L’Empire, l’Angleterre, la Hollande, la Savoie, l’Espagne : dans cette guerre, dite de la ligue d’Augsbourg, nous avions presque toute l’Europe contre nous. Le but des coalisés ? Annuler les agrandissements de Louis XIV, ramener la France aux limites des traités de Westphalie et des Pyrénées. Après quoi, ces traités eux-mêmes eussent été bien compromis. Malgré huit ans de campagnes où, de part et d’autre, on évita les grandes batailles décisives, la coalition (d’ailleurs souvent désunie, bien que Guillaume d’Orange en fût le chef) n’obtint pas le résultat qu’elle cherchait. Partout, sur terre, la France lui avait tenu tête. On ne s’était pas battu sur notre sol et nous avions été vainqueurs à Steenkerke et à Neerwinden, à Staffarde et à la Marsaille.

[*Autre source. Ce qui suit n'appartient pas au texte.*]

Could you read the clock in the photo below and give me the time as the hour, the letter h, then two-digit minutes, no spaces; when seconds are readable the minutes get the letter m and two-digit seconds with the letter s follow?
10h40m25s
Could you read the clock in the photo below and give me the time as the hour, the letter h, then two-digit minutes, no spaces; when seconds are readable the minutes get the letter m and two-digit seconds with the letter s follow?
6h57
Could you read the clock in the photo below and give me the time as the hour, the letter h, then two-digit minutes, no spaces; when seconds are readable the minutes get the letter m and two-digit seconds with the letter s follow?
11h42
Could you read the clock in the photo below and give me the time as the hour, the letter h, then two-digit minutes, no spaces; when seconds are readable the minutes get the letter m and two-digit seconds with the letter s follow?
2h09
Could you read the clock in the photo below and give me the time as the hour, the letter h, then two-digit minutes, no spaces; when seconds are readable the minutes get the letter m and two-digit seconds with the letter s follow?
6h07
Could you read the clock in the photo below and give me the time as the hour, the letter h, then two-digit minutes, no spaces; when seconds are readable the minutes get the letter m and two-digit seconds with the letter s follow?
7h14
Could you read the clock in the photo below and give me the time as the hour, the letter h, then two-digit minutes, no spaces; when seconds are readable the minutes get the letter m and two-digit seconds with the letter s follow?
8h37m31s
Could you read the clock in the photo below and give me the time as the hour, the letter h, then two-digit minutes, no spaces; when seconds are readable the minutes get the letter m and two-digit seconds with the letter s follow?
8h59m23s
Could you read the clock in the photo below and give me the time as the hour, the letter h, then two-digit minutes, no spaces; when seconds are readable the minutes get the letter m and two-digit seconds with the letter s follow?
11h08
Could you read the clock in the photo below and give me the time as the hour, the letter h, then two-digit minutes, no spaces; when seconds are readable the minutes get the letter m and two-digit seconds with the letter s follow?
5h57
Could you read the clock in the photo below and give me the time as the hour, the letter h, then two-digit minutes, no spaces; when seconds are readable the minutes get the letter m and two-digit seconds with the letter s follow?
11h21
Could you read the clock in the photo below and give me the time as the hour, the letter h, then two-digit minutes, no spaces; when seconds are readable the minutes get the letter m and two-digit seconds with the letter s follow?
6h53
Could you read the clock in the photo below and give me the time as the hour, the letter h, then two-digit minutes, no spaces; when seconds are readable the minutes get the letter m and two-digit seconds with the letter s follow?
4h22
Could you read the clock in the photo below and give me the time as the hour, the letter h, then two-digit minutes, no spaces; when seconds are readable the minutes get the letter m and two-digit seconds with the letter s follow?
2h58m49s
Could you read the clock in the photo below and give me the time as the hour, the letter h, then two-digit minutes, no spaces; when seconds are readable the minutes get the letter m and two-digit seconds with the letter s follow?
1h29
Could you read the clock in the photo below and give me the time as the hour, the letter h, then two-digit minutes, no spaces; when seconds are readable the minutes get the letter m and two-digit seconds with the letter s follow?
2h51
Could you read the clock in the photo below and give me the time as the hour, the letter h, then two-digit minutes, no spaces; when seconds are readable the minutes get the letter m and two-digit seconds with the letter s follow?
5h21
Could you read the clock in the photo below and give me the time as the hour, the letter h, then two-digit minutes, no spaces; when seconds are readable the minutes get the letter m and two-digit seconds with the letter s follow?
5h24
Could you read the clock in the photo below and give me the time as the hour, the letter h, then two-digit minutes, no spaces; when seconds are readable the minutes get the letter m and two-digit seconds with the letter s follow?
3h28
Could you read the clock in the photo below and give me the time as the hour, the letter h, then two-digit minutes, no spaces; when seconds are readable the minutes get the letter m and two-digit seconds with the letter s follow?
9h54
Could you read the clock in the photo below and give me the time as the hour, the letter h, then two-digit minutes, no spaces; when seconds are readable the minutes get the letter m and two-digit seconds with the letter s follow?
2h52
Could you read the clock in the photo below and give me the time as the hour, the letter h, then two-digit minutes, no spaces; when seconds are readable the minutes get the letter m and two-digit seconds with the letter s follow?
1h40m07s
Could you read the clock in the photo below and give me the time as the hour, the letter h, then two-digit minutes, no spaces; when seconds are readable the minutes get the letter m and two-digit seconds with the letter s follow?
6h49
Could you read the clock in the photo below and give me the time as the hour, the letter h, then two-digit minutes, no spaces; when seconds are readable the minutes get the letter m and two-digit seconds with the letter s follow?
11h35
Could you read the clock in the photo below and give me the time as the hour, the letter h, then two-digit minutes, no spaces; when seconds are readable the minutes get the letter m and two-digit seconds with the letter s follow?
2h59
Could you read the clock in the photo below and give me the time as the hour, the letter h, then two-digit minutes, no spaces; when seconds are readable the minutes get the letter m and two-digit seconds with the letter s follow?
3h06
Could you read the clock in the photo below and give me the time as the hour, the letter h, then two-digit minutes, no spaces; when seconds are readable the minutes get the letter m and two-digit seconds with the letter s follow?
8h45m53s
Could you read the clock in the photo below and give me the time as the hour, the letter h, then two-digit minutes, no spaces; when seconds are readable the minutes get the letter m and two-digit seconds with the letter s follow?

La guerre se serait terminée entièrement à notre avantage si, sur mer, nous n’avions eu le dessous. Pourtant les débuts de la campagne maritime avaient été brillants. La flotte puissante qu’avait laissée Colbert ne craignait pas les forces réunies des Anglo-Hollandais. Nous débarquions librement en Irlande pour y soutenir Jacques II et l’idée vint de débarquer en Angleterre même. Mais la difficulté pour la France était toujours de tenir l’Océan et la Méditerranée, le Ponant et le Levant. De plus, il y avait à Paris deux écoles, celle qui croyait à l’importance de la mer, celle qui ne croyait qu’aux victoires continentales. Après le désastre de la Hougue, les « continentaux » l’emportèrent sur les maritimes. Cette défaite navale n’était pas irrémédiable. Si elle ruinait l’espoir de réduire l’Angleterre en la menaçant jusque chez elle, notre marine n’était pas détruite. La confiance l’était. L’opinion publique cessa de s’intéresser aux choses de la mer. La dépense qu’exigeait l’entretien de puissantes escadres servit de prétexte. Colbert était mort, son œuvre ne fut pas poursuivie, et la décadence commença. De longtemps, nous n’aurons plus de forces navales capables de s’opposer aux Anglais à qui reviendra la maîtrise des mers.